Во главе заговорщиков стоит, насколько мне известно, вечно всем недовольный солдат Ричард Хед. Его сообщники хотят захватить корабль, поставить Хеда капитаном и податься в пираты. Их оценка происходящего покоится на убеждении, что я плыву к своей смерти, и большинство считает, что их казнят вместе со мной.
В первый раз о заговоре я узнал от моего пажа Робина. Он вбежал в каюту, словно за ним гнался сам дьявол, – щеки горят, глаза выпучены.
– Капитан, – закричал он, – они хотят убить вас!
Признаюсь, я не придал его словам особого значения. Он способный, но ленивый юноша, наяву грезит приключениями.
– Кто хочет убить меня?
– Все. Они говорят, что всадят вам в спину кинжал!
– Один кинжал всей командой? Должно быть, цинга доконала их.
Робин не улыбнулся.
– Берегитесь, капитан. Я слышал, как они договаривались внизу. Один из них сказал, что вы сошли с ума. Тот солдат, у которого черная заплатка на лбу. Он говорил другим, что их единственное спасение – избавиться от вас.
– Хорошо, я приму это во внимание, – пообещал я. – А теперь почисти занавеси.

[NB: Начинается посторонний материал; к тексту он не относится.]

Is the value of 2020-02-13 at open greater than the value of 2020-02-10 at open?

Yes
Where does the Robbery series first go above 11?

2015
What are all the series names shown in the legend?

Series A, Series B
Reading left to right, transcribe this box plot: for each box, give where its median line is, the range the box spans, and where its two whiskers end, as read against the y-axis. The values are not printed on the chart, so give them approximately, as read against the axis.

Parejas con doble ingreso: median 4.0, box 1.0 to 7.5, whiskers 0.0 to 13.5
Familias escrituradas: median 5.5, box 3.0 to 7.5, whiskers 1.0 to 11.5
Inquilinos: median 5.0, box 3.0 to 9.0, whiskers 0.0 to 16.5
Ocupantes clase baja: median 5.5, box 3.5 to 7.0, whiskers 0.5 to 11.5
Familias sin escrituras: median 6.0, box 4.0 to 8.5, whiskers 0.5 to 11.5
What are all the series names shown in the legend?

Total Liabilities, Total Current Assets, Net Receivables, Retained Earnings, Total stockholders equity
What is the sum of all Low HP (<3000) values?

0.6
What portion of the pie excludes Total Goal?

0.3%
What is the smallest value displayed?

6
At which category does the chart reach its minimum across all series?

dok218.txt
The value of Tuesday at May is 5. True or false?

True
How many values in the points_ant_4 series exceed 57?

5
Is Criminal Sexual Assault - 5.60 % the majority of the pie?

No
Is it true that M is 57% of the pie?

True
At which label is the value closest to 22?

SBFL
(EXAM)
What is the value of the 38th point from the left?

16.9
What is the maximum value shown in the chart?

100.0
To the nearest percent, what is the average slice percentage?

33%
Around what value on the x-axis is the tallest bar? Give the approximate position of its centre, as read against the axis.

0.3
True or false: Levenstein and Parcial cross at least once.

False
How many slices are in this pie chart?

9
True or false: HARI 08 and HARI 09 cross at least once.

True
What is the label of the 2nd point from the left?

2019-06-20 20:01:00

Во время шторма залило морской водой зеленые шелковые занавеси, закрывающие мою резную дубовую кровать. Недовольно бормоча, Робин отправился отчищать их.
Я знаю этого Хеда – законченный негодяй. Заплатка на лбу якобы прикрывает рану, полученную в Турции. Не верю, что он хоть раз скрестил с турком мечи. Скорее всего повязка скрывает язву, которую он подцепил в притонах.
О том, что узнал от Робина, я не сказал никому. Честно говоря, не очень этому поверил. Я знал, что большая часть моих людей не заслуживает доверия: чего ждать от наемников, бегущих от правосудия? Сейчас они устали и обозлены, им совсем не хочется возвращаться домой без добычи, на которую они рассчитывали, и отвечать перед законом, который нарушили. Но одно дело брюзжать и бранить власти, и совсем другое – убить своего законного командира. Я понаблюдал за Хедом, но не заметил в нем ничего, кроме угрюмости и брюзгливого недовольства. А в сложившихся условиях это нормально. Я решил, что Робин преувеличивает, что он ослышался или неправильно понял ворчливые жалобы и пустые угрозы.
Но вчера вечером ко мне пришел Сэм Кинг и рассказал то же самое.
– Хед подбивает их стать пиратами, – сказал он. – Его поддерживает по крайней мере три четверти команды.
– Ты это сам слышал?
– Да.
– Тогда плохо, – признался я. – Уж если дошло до твоих ушей, значит, об этом знают все и, следовательно, намерения у них серьезные. Ты самый близкий мне человек на корабле. Хед не может не знать этого.